(Text under study)

We constructed a 10-point scale of fiscal distress that is a composite of nine variables. For each of the nine variables, we established a performance standard to be used in grading local government financial condition. (6) Some of these standards were based on the distribution of a sample of Michigan localities on these variables. So while the performance standards might vary from state to state, the approach can easily be adopted by different states. Jurisdictions that do not meet the standard for a given variable are penalized with points, while those that do meet the standard receive no points. The result is a system in which a score of "10" indicates severe fiscal distress and a score of "0" indicates little or no distress. Exhibit 2 identifies each of the nine indicators and the corresponding performance standard.
We applied this 10-point scale to 150 local governments in Michigan over an 11-year period from 1991 to 2001. The sample was randomly generated and supplemented with units that had been perceived as distressed by the state. The result of this application is reported in Exhibit 3, which lists all governments scoring 5 or more points.
The average score for all of the governments included in the sample was approximately 1.5. As expected, most of Michigan's localities are not experiencing fiscal difficulty. As Exhibit 3 shows, however, there are variations over the 10-year period. In 1994 and 1995, 13 governments scored a 5 or above; in 1996, that number had dropped to only five.

(End Text under study)

Copy the passage on the Michigan fiscal distress scale, starting with "We applied this" and going on through "or more points.". Rely on the text by itself and not on the material.

(Exercise data)

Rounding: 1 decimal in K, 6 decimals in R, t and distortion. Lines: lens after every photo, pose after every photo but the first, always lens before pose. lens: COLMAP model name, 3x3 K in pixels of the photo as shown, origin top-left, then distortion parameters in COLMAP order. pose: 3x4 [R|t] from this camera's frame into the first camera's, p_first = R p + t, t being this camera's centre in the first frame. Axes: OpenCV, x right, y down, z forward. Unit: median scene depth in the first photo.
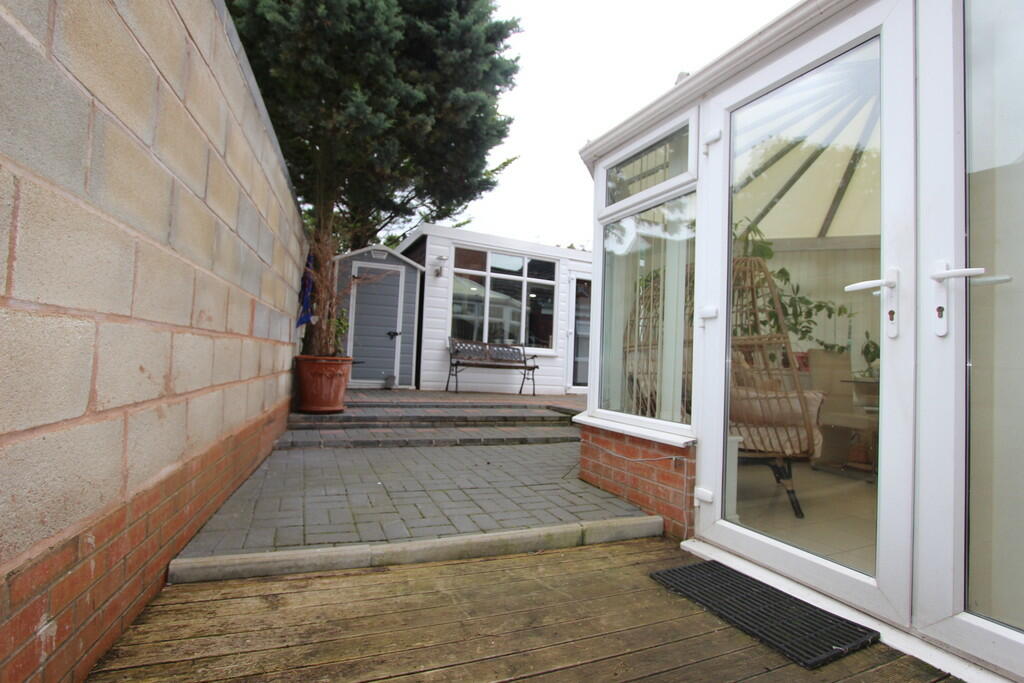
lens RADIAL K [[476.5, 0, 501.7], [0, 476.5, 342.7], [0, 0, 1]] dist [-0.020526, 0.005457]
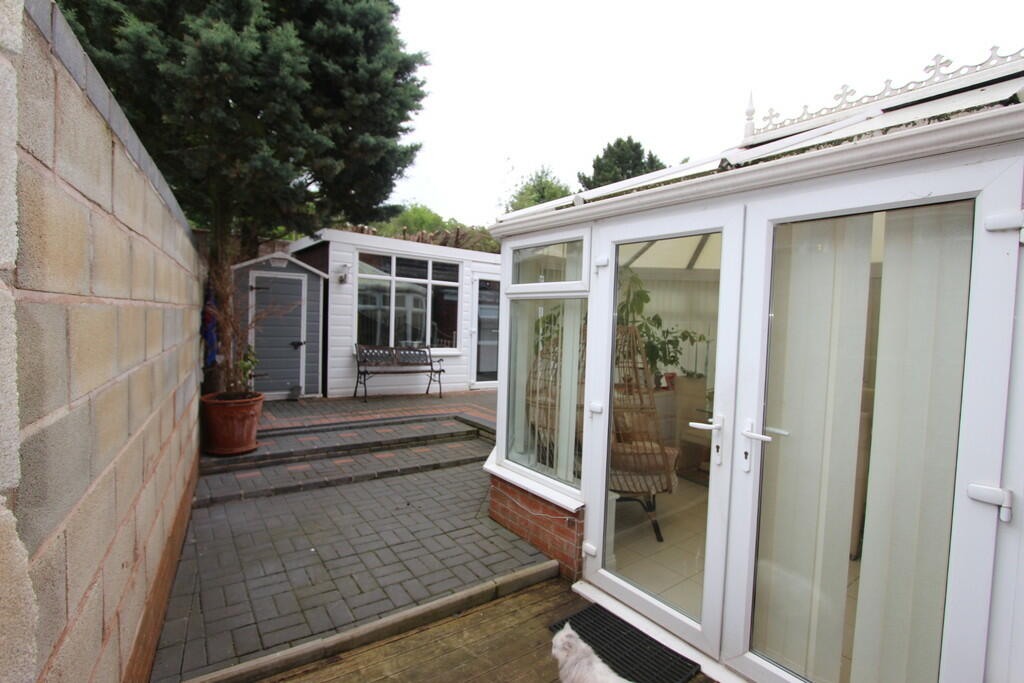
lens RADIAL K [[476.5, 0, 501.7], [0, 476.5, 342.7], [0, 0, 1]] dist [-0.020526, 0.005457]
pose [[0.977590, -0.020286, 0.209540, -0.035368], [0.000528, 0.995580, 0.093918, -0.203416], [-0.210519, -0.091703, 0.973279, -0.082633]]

(End Exercise data)

- **Answer below**
We applied this 10-point scale to 150 local governments in Michigan over an 11-year period from 1991 to 2001. The sample was randomly generated and supplemented with units that had been perceived as distressed by the state. The result of this application is reported in Exhibit 3, which lists all governments scoring 5 or more points.